そして、僕達を案内したのは、ただ単に珍しいからとかそんなのではなく、どうやらお願いがあるからのようです。
「さて、それでは事の本題に入りましょう、千冬さん、千秋さん、あなた方はどのような能力を持って、この世界にやってきたのでしょうか?」
娘が知っているなら、当然御両親にも知られている訳で。
「僕は、膨大な魔力ですね」
「私は、触れたものを自在に操る能力です」
「そうですか、では、お二人に依頼をしたいのですが」
「なんでしょうか?」
エカチェリーナ2世の目がキリっとした鋭い目に、あの目だけで何か切れそう。
「この世界には『神器』と、呼ばれているものがあります」
神器って言うと、白黒テレビ、冷蔵庫、洗濯機の事だよね。
(違うからね、そっちの神器じゃないからね、神話の方だからね)
最高神のおっちゃんにツッコミを入れられ、ようやく話の本題に入れます。
「神器は、この世界に数多の数だけあります、この国にも神器は1つ存在します」
「え、ちなみに、その名前は?」
「レーヴァテイン、今は城の地下に眠っています」
「それで、その神器をどうしろと?」
「集めてください、神器はその強大さ故、戦争のきっかけにもなることもあります、その危険な武器を集めてほしいのです」
「集めるにしても膨大な数でしょ、その神器って、集めきるより先に寿命が来ますよ」
「いえ、実はもう、この2つ以外は、ある国に集まっているのです」
「ある国って、どこですか?」
紅茶を1口すすって、真剣な目をしたエカチェリーナ2世はこう答えました。
「ジパングです」
今の時代のジパングは、前世で暮らしていた時より文明技術が進歩しすぎているのは確かでした。

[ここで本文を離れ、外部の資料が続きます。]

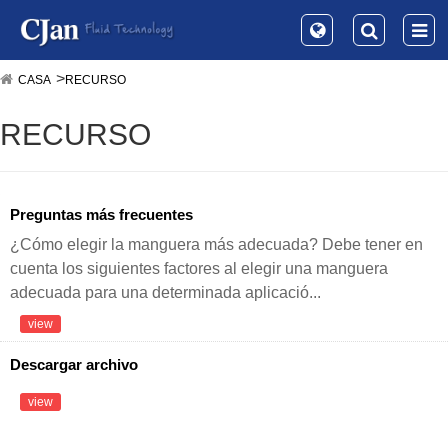
CASA
RECURSO
RECURSO
Preguntas más frecuentes
¿Cómo elegir la manguera más adecuada? Debe tener en
cuenta los siguientes factores al elegir una manguera
adecuada para una determinada aplicació...
view
Descargar archivo
view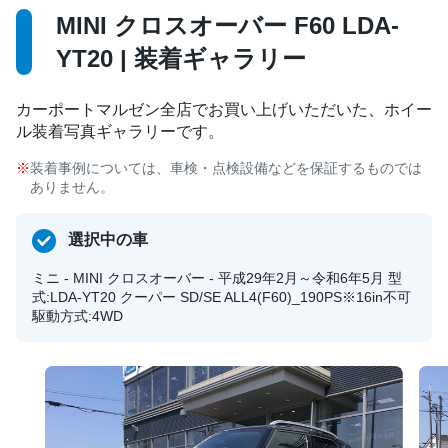
MINI クロスオーバー F60 LDA-
YT20 | 装着ギャラリー
カーポートマルゼン全店でお買い上げいただいた、ホイー
ル装着写真ギャラリーです。
装着事例については、車検・点検設備などを保証するものでは
ありません。
選択中の車
ミニ - MINI クロスオーバー - 平成29年2月～令和6年5月 型
式:LDA-YT20 クーパー SD/SE ALL4(F60)_190PS※16in不可
駆動方式:4WD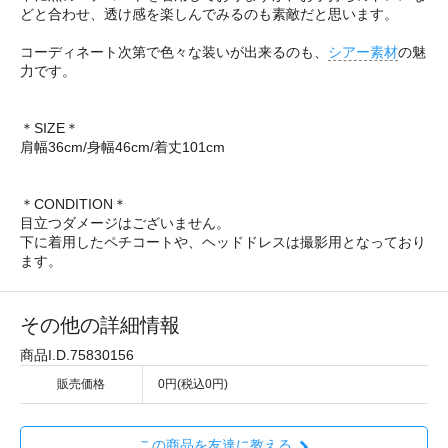
どと合わせ、透け感を楽しんでみるのも素敵だと思います。
コーディネート次第で色々な装いが出来るのも、
シアー素材
の魅
力です。
＊SIZE＊
肩幅36cm/身幅46cm/着丈101cm
＊CONDITION＊
目立つダメージはございません。
下に着用したペチコートや、ヘッドドレスは撮影用となっており
ます。
その他の詳細情報
商品I.D.75830156
販売価格
0円(税込0円)
この商品を友達に教える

「あの見た目だと、今頃、桃園天皇が即位して間もない頃の筈、世界中の神器を後2つまで集めきるなんて、そんな技術はその時代にはない、文明技術は前世と同等…いや、魔法と言う概念があるだけこっちの方が前世以上の技術を持っている、つくづくズレてるわね」
千秋お姉ちゃんに耳元で囁かれ、僕は反応に遅れました。
ちょっとピクッてした。
ていうか今更だけど、なんでマニアックな知識ばっかり知ってるの?
「……ねぇ、千秋お姉ちゃん」
「何?」
どうでもいいことだと思うんですけど、ちょっと気になったのが。
「あの人、フィリアさんとアイリスさんのお母さんなんだよね」
「そうね」
「その割には、見た目が若すぎると思うんだ」
「え?」
「フィリアさんとアイリスさんの身長って、僕達とあまり変わらないでしょ、僕達高校生だったから、それ相応に歳は取るはずだよ」
「あ、確かに」
「それにしてはなんか…20代…っていうか、まだ20歳にもなってないんじゃないかな?」
「エカチェリーナ2世の即位は33歳、そうだとしても、とても30代には見えない、なにか秘密があるの?」
「いや、それを僕に言われても……」
と、話していると、ヒソヒソ話しているのを、どうやら皆さん待っていてくれてたみたいです。
「千冬さん、千秋さん、お茶のおかわりはいかがですか?」
「え、あ…」
ヒソヒソ話に夢中で、紅茶が冷めていたようです。
「え、えっと、お願いします」
千秋お姉ちゃんがそう言うと、アヤカさんが新たに温かい紅茶を淹れてくれました。